Package hudson.util

Class Secret

  • All Implemented Interfaces:
    Serializable
    public final class Secret
extends Object
implements Serializable
    Glorified String that uses encryption in the persisted form, to avoid accidental exposure of a secret.

    This is not meant as a protection against code running in the same VM, nor against an attacker who has local file system access on Jenkins master.

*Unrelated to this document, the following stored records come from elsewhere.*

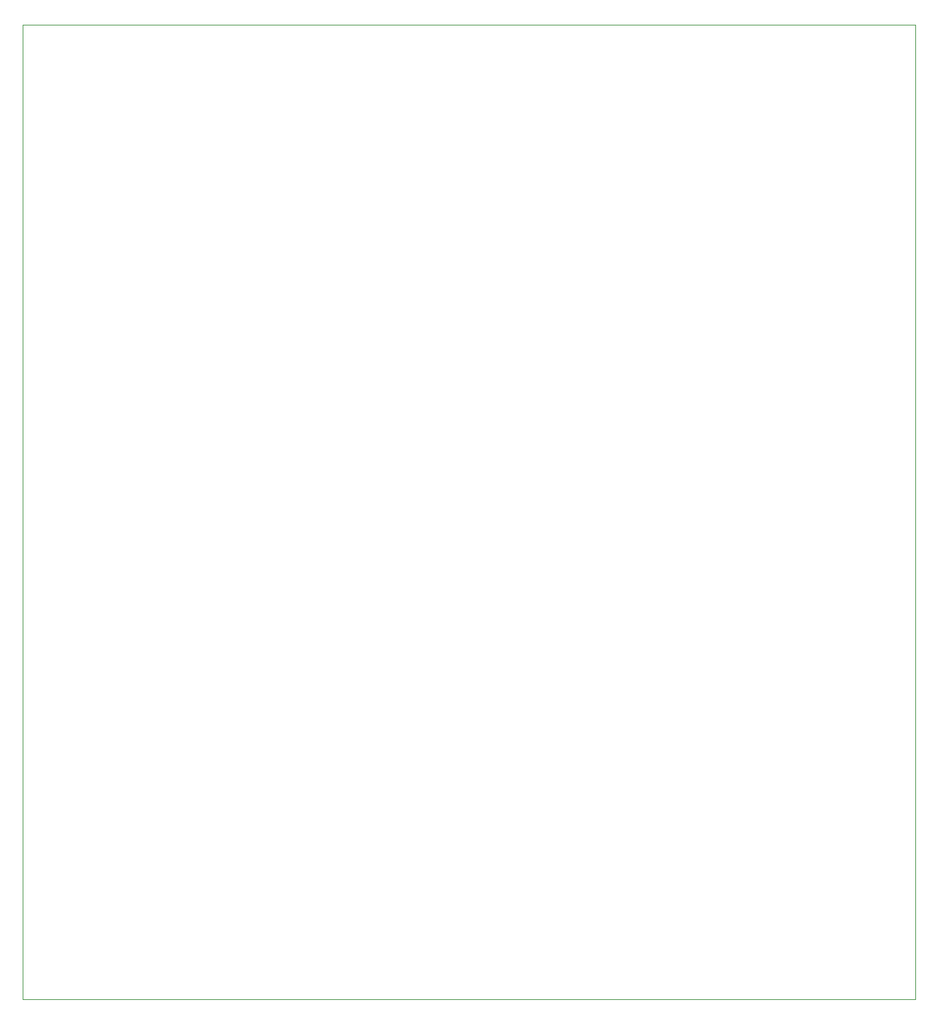
<source format=gbr>
%TF.GenerationSoftware,KiCad,Pcbnew,8.0.5*%
%TF.CreationDate,2024-11-10T22:21:36+02:00*%
%TF.ProjectId,PowerBoard,506f7765-7242-46f6-9172-642e6b696361,rev?*%
%TF.SameCoordinates,Original*%
%TF.FileFunction,Profile,NP*%
%FSLAX46Y46*%
G04 Gerber Fmt 4.6, Leading zero omitted, Abs format (unit mm)*
G04 Created by KiCad (PCBNEW 8.0.5) date 2024-11-10 22:21:36*
%MOMM*%
%LPD*%
G01*
G04 APERTURE LIST*
%TA.AperFunction,Profile*%
%ADD10C,0.050000*%
%TD*%
G04 APERTURE END LIST*
D10*
X72500000Y-32000000D02*
X182500000Y-32000000D01*
X182500000Y-152000000D01*
X72500000Y-152000000D01*
X72500000Y-32000000D01*
M02*

</source>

    Secrets can correctly read-in plain text password, so this allows the existing String field to be updated to Secret.

    Author:
    Kohsuke Kawaguchi
    See Also:
    Serialized Form

    • Field Detail

      • ENCRYPTED_VALUE_PATTERN

        @Restricted(org.kohsuke.accmod.restrictions.NoExternalUse.class)
public static final Pattern ENCRYPTED_VALUE_PATTERN
        Pattern matching a possible output of getEncryptedValue() Basically, any Base64-encoded value optionally wrapped by {}. You must then call decrypt(String) to eliminate false positives.
        See Also:
        ENCRYPTED_VALUE_PATTERN

      • AUTO_ENCRYPT_PASSWORD_CONTROL

        @Restricted(org.kohsuke.accmod.restrictions.NoExternalUse.class)
public static final boolean AUTO_ENCRYPT_PASSWORD_CONTROL

      • BLANK_NONSECRET_PASSWORD_FIELDS_WITHOUT_ITEM_CONFIGURE

        @Restricted(org.kohsuke.accmod.restrictions.NoExternalUse.class)
public static boolean BLANK_NONSECRET_PASSWORD_FIELDS_WITHOUT_ITEM_CONFIGURE

    • Method Detail

      • getPlainText

        @NonNull
public String getPlainText()
        Obtains the plain text password. Before using this method, ask yourself if you'd be better off using toString(Secret) to avoid NPE.

      • hashCode

        public int hashCode()
        Overrides:
        hashCode in class Object

      • getEncryptedValue

        public String getEncryptedValue()
        Encrypts value and returns it in an encoded printable form.
        See Also:
        toString()

      • decrypt

        @CheckForNull
public static Secret decrypt​(@CheckForNull
                             String data)
        Reverse operation of getEncryptedValue(). Returns null if the given cipher text was invalid.

      • getCipher

        public static Cipher getCipher​(String algorithm)
                        throws GeneralSecurityException
        Workaround for JENKINS-6459 / GLASSFISH-11862 This method uses specific provider selected via hudson.util.Secret.provider system property to provide a workaround for the above bug where default provide gives an unusable instance. (Glassfish Enterprise users should set value of this property to "SunJCE")
        Throws:
        GeneralSecurityException

      • fromString

        @NonNull
public static Secret fromString​(@CheckForNull
                                String data)
        Attempts to treat the given string first as a cipher text, and if it doesn't work, treat the given string as the unencrypted secret value.

        Useful for recovering a value from a form field.

      • toString

        @NonNull
public static String toString​(@CheckForNull
                              Secret s)
        Works just like toString() but avoids NPE when the secret is null. To be consistent with fromString(String), this method doesn't distinguish empty password and null password.